Instructions to follow: Could you reproduce every line of the listing below, word for word and unchanged?

___

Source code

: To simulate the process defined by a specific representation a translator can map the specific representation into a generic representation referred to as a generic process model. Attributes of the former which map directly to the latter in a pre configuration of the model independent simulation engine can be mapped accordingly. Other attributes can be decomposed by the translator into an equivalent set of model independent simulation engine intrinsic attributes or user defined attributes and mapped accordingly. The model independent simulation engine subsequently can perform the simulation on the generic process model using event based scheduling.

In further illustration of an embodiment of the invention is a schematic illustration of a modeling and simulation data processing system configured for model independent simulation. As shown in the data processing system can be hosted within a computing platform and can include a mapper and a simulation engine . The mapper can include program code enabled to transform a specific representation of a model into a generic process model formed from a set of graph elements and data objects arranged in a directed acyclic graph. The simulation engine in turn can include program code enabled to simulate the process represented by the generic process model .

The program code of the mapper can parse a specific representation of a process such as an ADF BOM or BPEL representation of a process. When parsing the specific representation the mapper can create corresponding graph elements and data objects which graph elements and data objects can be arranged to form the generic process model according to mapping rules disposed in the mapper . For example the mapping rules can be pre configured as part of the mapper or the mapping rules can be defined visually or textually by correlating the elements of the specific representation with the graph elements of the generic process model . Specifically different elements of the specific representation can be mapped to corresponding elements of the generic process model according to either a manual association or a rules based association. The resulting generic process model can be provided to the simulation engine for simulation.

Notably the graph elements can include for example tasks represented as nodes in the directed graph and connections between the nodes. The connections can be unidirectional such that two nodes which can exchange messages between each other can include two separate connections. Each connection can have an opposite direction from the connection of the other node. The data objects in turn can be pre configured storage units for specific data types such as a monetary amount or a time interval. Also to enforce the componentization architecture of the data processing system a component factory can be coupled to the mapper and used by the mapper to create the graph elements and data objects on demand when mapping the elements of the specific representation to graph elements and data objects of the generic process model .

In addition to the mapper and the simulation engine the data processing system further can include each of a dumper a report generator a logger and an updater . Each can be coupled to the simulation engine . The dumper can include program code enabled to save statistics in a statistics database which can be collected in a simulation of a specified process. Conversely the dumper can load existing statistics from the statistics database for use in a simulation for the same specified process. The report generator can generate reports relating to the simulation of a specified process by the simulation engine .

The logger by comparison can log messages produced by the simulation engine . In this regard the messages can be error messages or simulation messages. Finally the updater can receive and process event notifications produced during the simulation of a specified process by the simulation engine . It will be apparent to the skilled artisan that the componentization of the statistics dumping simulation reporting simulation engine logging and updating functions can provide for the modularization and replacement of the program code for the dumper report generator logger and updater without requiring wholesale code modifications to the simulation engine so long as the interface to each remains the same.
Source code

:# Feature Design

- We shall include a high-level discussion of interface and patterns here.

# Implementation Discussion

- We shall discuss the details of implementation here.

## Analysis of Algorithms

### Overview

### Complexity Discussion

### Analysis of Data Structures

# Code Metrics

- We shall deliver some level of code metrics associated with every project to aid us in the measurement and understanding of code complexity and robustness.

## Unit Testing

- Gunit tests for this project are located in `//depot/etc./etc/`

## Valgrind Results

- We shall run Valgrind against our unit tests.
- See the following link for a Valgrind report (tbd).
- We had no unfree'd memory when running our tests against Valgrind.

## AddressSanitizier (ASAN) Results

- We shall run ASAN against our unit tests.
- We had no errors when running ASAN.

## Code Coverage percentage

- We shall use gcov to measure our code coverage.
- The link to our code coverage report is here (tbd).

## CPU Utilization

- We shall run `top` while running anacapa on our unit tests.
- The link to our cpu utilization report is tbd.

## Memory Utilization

___

Result:
Source code

: To simulate the process defined by a specific representation a translator can map the specific representation into a generic representation referred to as a generic process model. Attributes of the former which map directly to the latter in a pre configuration of the model independent simulation engine can be mapped accordingly. Other attributes can be decomposed by the translator into an equivalent set of model independent simulation engine intrinsic attributes or user defined attributes and mapped accordingly. The model independent simulation engine subsequently can perform the simulation on the generic process model using event based scheduling.

In further illustration of an embodiment of the invention is a schematic illustration of a modeling and simulation data processing system configured for model independent simulation. As shown in the data processing system can be hosted within a computing platform and can include a mapper and a simulation engine . The mapper can include program code enabled to transform a specific representation of a model into a generic process model formed from a set of graph elements and data objects arranged in a directed acyclic graph. The simulation engine in turn can include program code enabled to simulate the process represented by the generic process model .

The program code of the mapper can parse a specific representation of a process such as an ADF BOM or BPEL representation of a process. When parsing the specific representation the mapper can create corresponding graph elements and data objects which graph elements and data objects can be arranged to form the generic process model according to mapping rules disposed in the mapper . For example the mapping rules can be pre configured as part of the mapper or the mapping rules can be defined visually or textually by correlating the elements of the specific representation with the graph elements of the generic process model . Specifically different elements of the specific representation can be mapped to corresponding elements of the generic process model according to either a manual association or a rules based association. The resulting generic process model can be provided to the simulation engine for simulation.

Notably the graph elements can include for example tasks represented as nodes in the directed graph and connections between the nodes. The connections can be unidirectional such that two nodes which can exchange messages between each other can include two separate connections. Each connection can have an opposite direction from the connection of the other node. The data objects in turn can be pre configured storage units for specific data types such as a monetary amount or a time interval. Also to enforce the componentization architecture of the data processing system a component factory can be coupled to the mapper and used by the mapper to create the graph elements and data objects on demand when mapping the elements of the specific representation to graph elements and data objects of the generic process model .

In addition to the mapper and the simulation engine the data processing system further can include each of a dumper a report generator a logger and an updater . Each can be coupled to the simulation engine . The dumper can include program code enabled to save statistics in a statistics database which can be collected in a simulation of a specified process. Conversely the dumper can load existing statistics from the statistics database for use in a simulation for the same specified process. The report generator can generate reports relating to the simulation of a specified process by the simulation engine .

The logger by comparison can log messages produced by the simulation engine . In this regard the messages can be error messages or simulation messages. Finally the updater can receive and process event notifications produced during the simulation of a specified process by the simulation engine . It will be apparent to the skilled artisan that the componentization of the statistics dumping simulation reporting simulation engine logging and updating functions can provide for the modularization and replacement of the program code for the dumper report generator logger and updater without requiring wholesale code modifications to the simulation engine so long as the interface to each remains the same.
Source code

:# Feature Design

- We shall include a high-level discussion of interface and patterns here.

# Implementation Discussion

- We shall discuss the details of implementation here.

## Analysis of Algorithms

### Overview

### Complexity Discussion

### Analysis of Data Structures

# Code Metrics

- We shall deliver some level of code metrics associated with every project to aid us in the measurement and understanding of code complexity and robustness.

## Unit Testing

- Gunit tests for this project are located in `//depot/etc./etc/`

## Valgrind Results

- We shall run Valgrind against our unit tests.
- See the following link for a Valgrind report (tbd).
- We had no unfree'd memory when running our tests against Valgrind.

## AddressSanitizier (ASAN) Results

- We shall run ASAN against our unit tests.
- We had no errors when running ASAN.

## Code Coverage percentage

- We shall use gcov to measure our code coverage.
- The link to our code coverage report is here (tbd).

## CPU Utilization

- We shall run `top` while running anacapa on our unit tests.
- The link to our cpu utilization report is tbd.

## Memory Utilization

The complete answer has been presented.